Dans son projet présidentiel, le candidat républicain s’était engagé à éliminer la totalité de la dette publique. Mais les baisses d’impôts accordés aux revenus les plus élevés et le plan de relance, voté au printemps dernier, ont creusé les comptes publics. Fin 2019, le déficit a atteint 23 000 milliards de dollars contre près de 20 000 milliards fin 2016. Et la dette publique atteint désormais un niveau inquiétant : 100% du produit intérieur brut.

Le deuxième pilier de la politique de Donald Trump, partisan du protectionnisme, était la guerre commerciale et tarifaire contre la Chine. Mais cela n’a pas eu le succès escompté. Le protectionnisme n’a pas permis la désindustrialisation du pays.

Malgré les taxes américaines, l’excédent commercial avec les États-Unis est toujours élevé. Il s’établit à plus de 30 milliards de dollars. Et même si au mois de septembre, cet excédent commercial a baissé par rapport aux 34 milliards du mois d’août, il reste en hausse sur l’ensemble de l’année, à plus de 18%.
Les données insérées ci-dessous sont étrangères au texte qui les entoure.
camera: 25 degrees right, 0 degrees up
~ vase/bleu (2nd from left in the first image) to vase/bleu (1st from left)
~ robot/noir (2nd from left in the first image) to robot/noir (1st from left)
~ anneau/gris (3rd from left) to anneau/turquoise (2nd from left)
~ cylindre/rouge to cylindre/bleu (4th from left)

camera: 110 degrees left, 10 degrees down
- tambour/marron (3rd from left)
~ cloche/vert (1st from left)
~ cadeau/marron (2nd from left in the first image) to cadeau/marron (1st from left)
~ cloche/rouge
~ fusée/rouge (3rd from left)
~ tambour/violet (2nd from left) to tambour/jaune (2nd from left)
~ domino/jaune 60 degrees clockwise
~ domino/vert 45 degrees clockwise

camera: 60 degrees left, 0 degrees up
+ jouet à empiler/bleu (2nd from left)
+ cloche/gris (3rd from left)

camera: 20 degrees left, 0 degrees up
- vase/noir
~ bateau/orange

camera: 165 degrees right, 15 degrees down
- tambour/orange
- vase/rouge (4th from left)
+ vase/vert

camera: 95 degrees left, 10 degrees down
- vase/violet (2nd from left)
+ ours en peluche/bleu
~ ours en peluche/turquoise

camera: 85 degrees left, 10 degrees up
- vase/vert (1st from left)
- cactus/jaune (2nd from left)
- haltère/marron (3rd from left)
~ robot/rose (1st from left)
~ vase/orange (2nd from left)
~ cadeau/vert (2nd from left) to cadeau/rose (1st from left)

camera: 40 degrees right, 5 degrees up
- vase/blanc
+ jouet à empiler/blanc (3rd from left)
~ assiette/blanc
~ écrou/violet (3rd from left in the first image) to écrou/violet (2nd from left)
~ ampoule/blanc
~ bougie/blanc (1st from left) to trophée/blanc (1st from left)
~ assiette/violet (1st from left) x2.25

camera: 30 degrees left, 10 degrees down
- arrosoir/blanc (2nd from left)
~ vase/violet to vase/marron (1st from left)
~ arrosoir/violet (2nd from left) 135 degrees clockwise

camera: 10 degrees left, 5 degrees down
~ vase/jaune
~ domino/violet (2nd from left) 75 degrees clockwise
La déréglementation au détriment de l’environnement

En matière d’échanges commerciaux, Donald Trump a également dénoncé le traité de libre-échange nord-américain (Alena) conclu en 1994, le considérant déséquilibré et destructeur d’emplois. À l’issue de négociations difficiles, un nouvel accord, l’AEUMC, a été signé entre les États-Unis, le Mexique et le Canada. Le texte est entré en vigueur le 1er juillet 2020. Il est donc encore trop top pour juger des effets sur l’économie américaine.

L’autre promesse de campagne de Donald Trump, c’était la déréglementation. L'administration Trump a dérégulé à tout va. Dans le domaine de l’énergie et de l’écologie, de nombreuses lois ont été abrogées. Le pays a ainsi vu se développer des activités fortement consommatrices d’énergies fossiles et l'exploitation du gaz de schiste, mais au détriment de l’environnement. D’autres mesures ont été prises concernant les normes automobiles ou encore la pollution de l’air. Les États-Unis se sont également retirés en 2017 de l'accord de Paris pour le climat.

Chômage et précarité

Sur le front de l’emploi, tout s'est effondré avec l’épidémie de Covid-19. Jamais le taux de chômage – près de 8% – n’a été si élevé depuis la Seconde Guerre mondiale. Pourtant, le pays a recréé 11 millions d’emplois. Soit la moitié des 22 millions détruits, en mars dernier, au début de la crise sanitaire.

Le décalage entre la perte d’emploi liée à la crise du Covid-19 et l’indemnisation du chômage pèsent sur les plus démunis. Les inégalités se creusent. Un Américain sur sept vit désormais dans la pauvreté. Les banques alimentaires sont débordées. Plus de 37 millions de personnes dépendent de l’aide alimentaire pour se nourrir.